Robust fuzzy 3D path following for autonomous underwater vehicle subject to uncertainties

Abstract

This paper addresses a three-dimensional (3D) path following control problem for underactuated autonomous underwater vehicle (AUV) subject to both internal and external uncertainties. A two-layered framework synthesizing the 3D guidance law and heuristic fuzzy control is proposed to achieve robust adaptive following along a predefined path. In the first layer, a 3D guidance controller for underactuated AUV is presented to guarantee the stability of path following in the kinematics stage. In the second layer, a heuristic adaptive fuzzy algorithm based on the guidance command and feedback linearization Proportional-Integral-Derivative (PID) controller is developed in the dynamics stage to account for the nonlinear dynamics and system uncertainties, including inaccuracy modelling parameters and time-varying environmental disturbances.
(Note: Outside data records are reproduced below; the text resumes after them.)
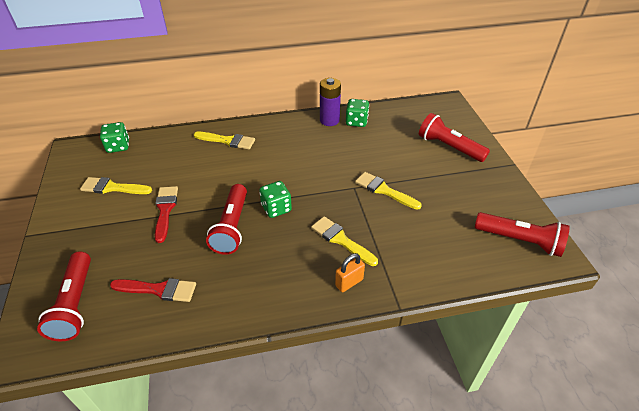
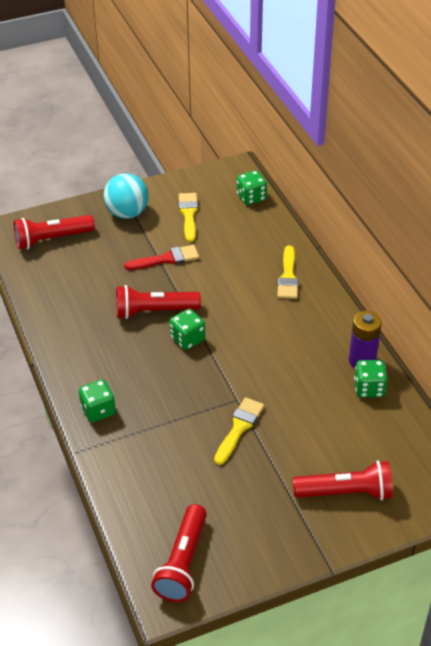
camera: 80 degrees right, 0 degrees up
red brush [110,278,196,302] -> none
yellow brush [311,216,378,266] -> none
orange padlock [335,253,365,292] -> green dice [79,379,116,422]
red flashlight [419,113,490,162] -> red flashlight turned 60 degrees clockwise [293,460,393,500]
none -> turquoise ball [103,173,149,219]

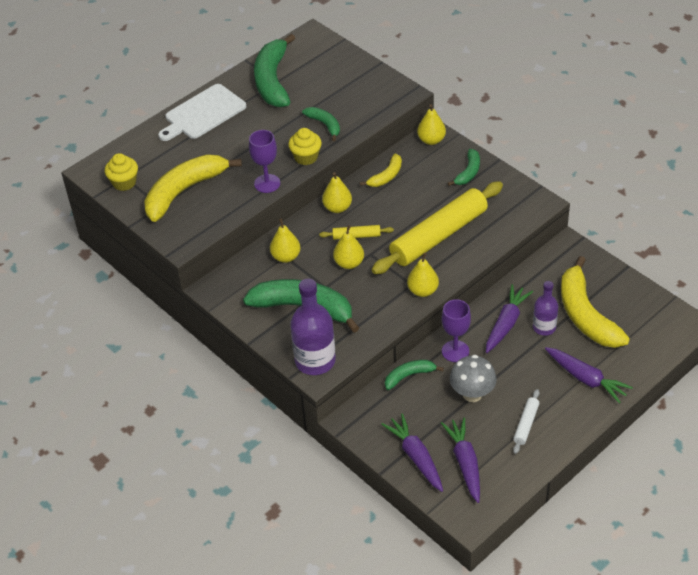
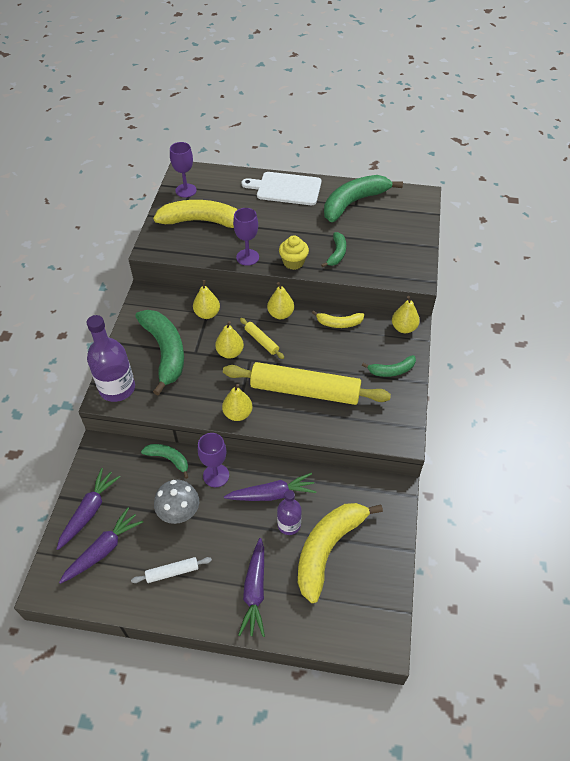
camera: 50 degrees right, 5 degrees up
yellow cupcake [105,153,138,191] -> purple goblet [170,142,197,198]

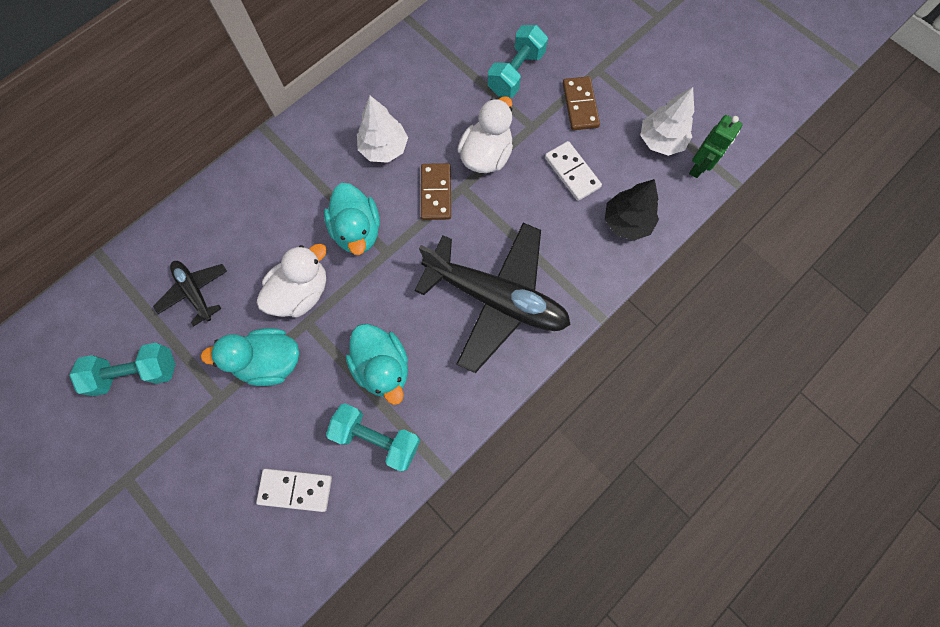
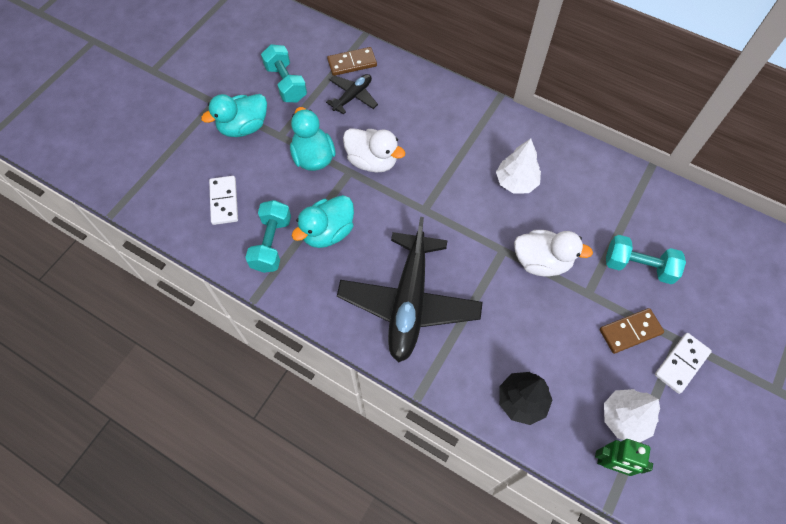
camera: 75 degrees right, 10 degrees down
turquoise duck [324,183,380,255] -> turquoise duck moved to [201,94,267,137]
brown domino [421,163,451,220] -> brown domino moved to [327,47,377,76]
white domino [545,141,602,201] -> white domino moved to [655,333,712,394]

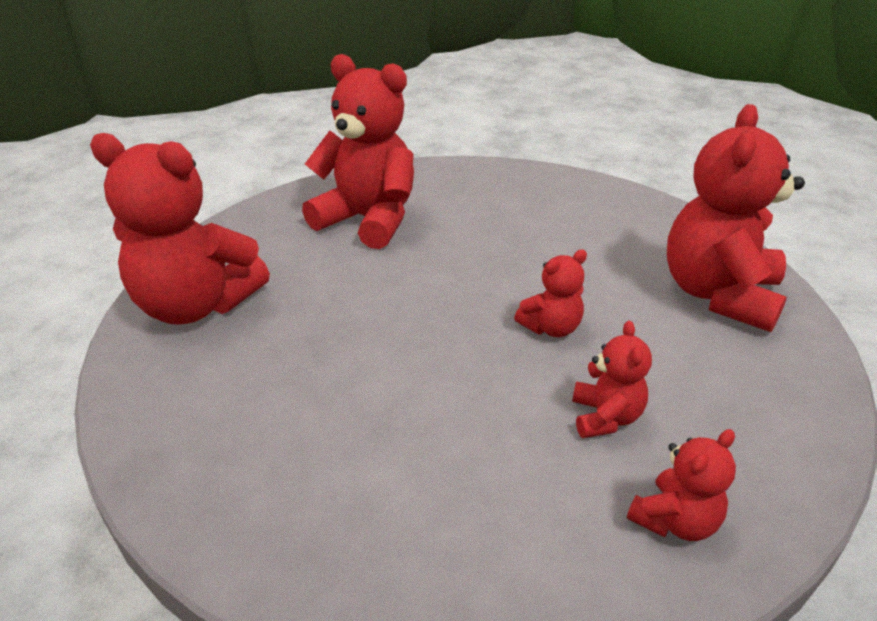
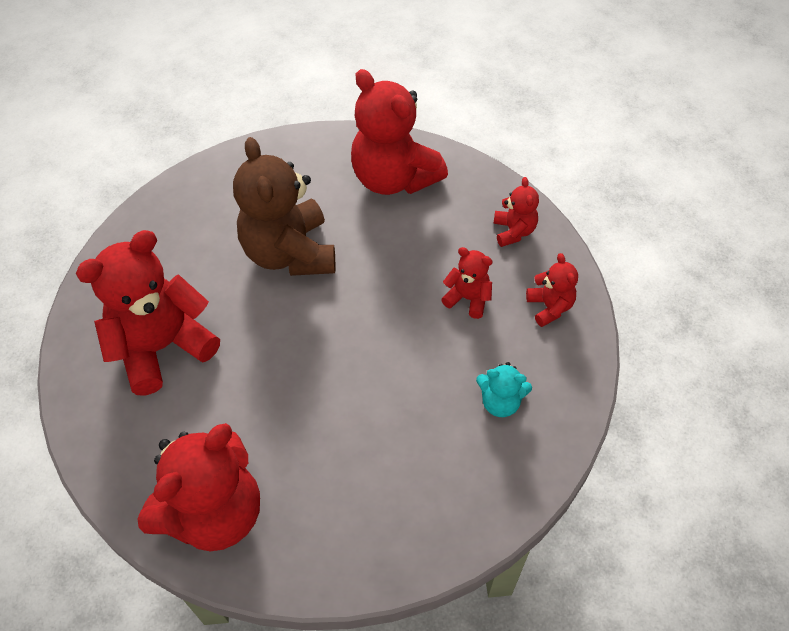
camera: 65 degrees left, 20 degrees up
red teddy bear [514,249,587,337] -> red teddy bear moved to [493,177,539,247]
none -> brown teddy bear [233,137,335,276]
none -> turquoise teddy bear [476,362,532,417]

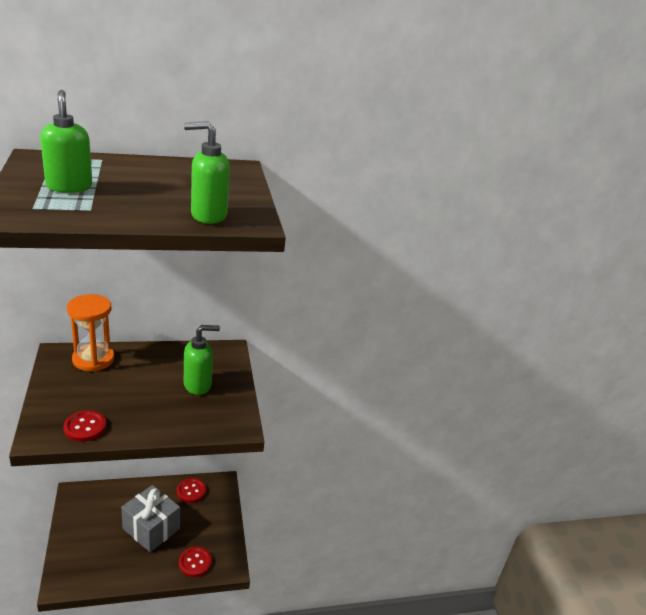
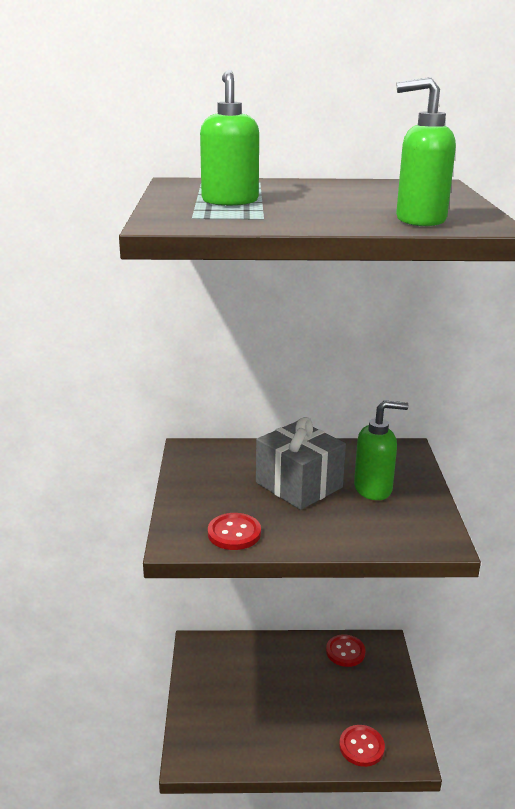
camera: 15 degrees right, 5 degrees down
orange hourglass [67,294,114,371] -> none
grey gift [121,485,180,552] -> grey gift moved to [256,417,346,510]

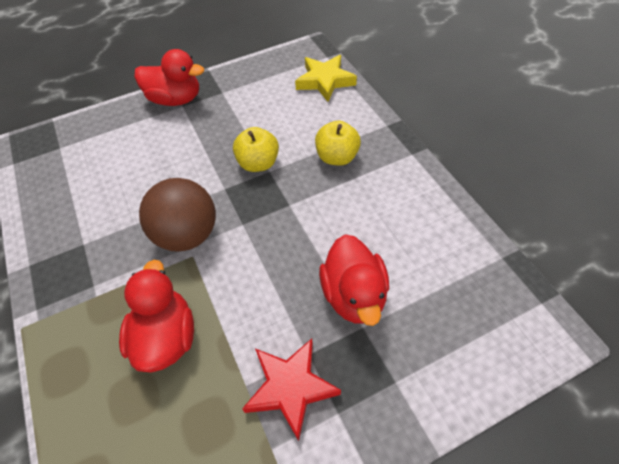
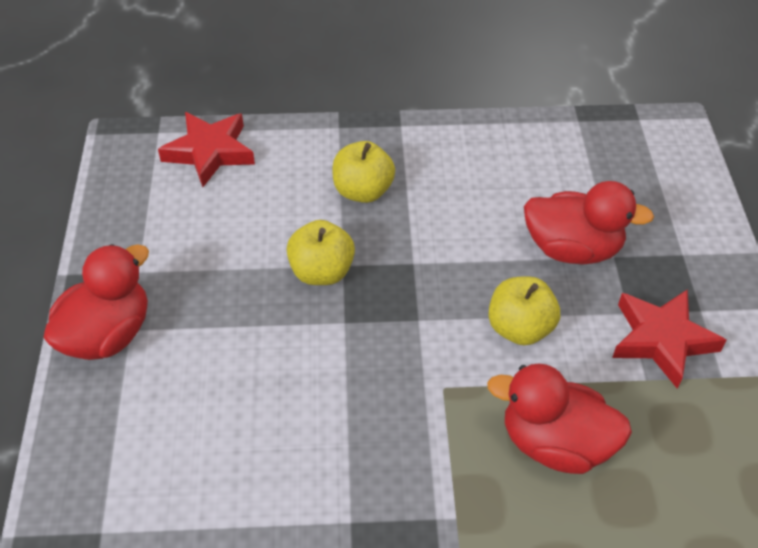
camera: 70 degrees left, 5 degrees down
brown ball [139,178,216,252] -> none
yellow star [295,55,357,102] -> red star [158,112,255,187]
none -> yellow apple [488,277,560,345]

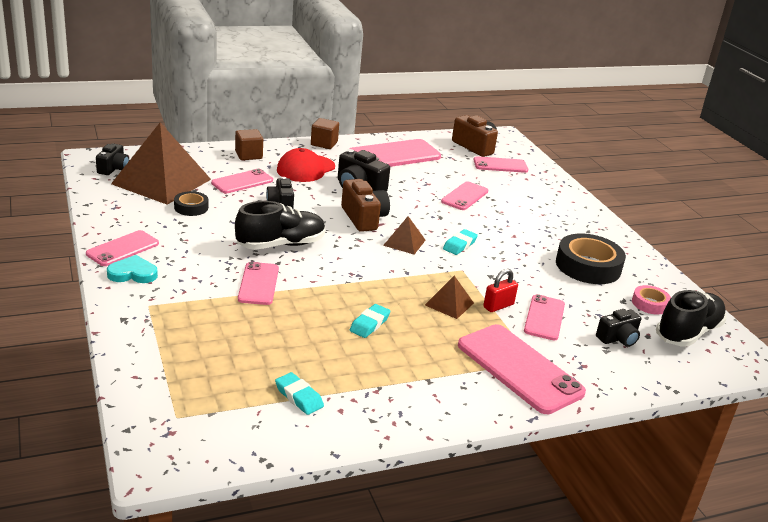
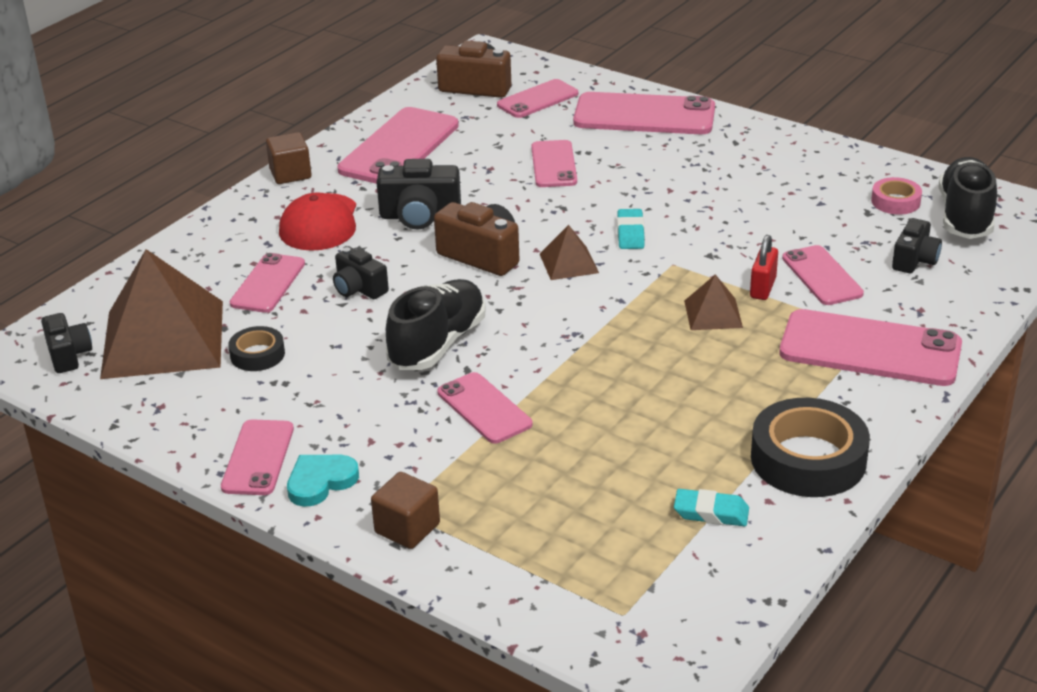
camera: 30 degrees left, 5 degrees up
brown cube [235,129,263,160] -> brown cube moved to [371,472,440,549]
turquoise eraser [350,304,390,338] -> none
black tape [556,234,626,284] -> black tape moved to [751,398,870,497]
none -> pink phone [573,92,715,134]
Furthermore, the sensitivity analysis of the heuristic fuzzy controller is presented. Against most existing methods for 3D path following, the proposed robust fuzzy control scheme reduces the design and implementation costs of complicated dynamics controller, and relaxes the knowledge of the accuracy dynamics modelling and environmental disturbances. Finally, numerical simulation results validate the effectiveness of the proposed control framework and illustrate the outperformance of the proposed controller as well.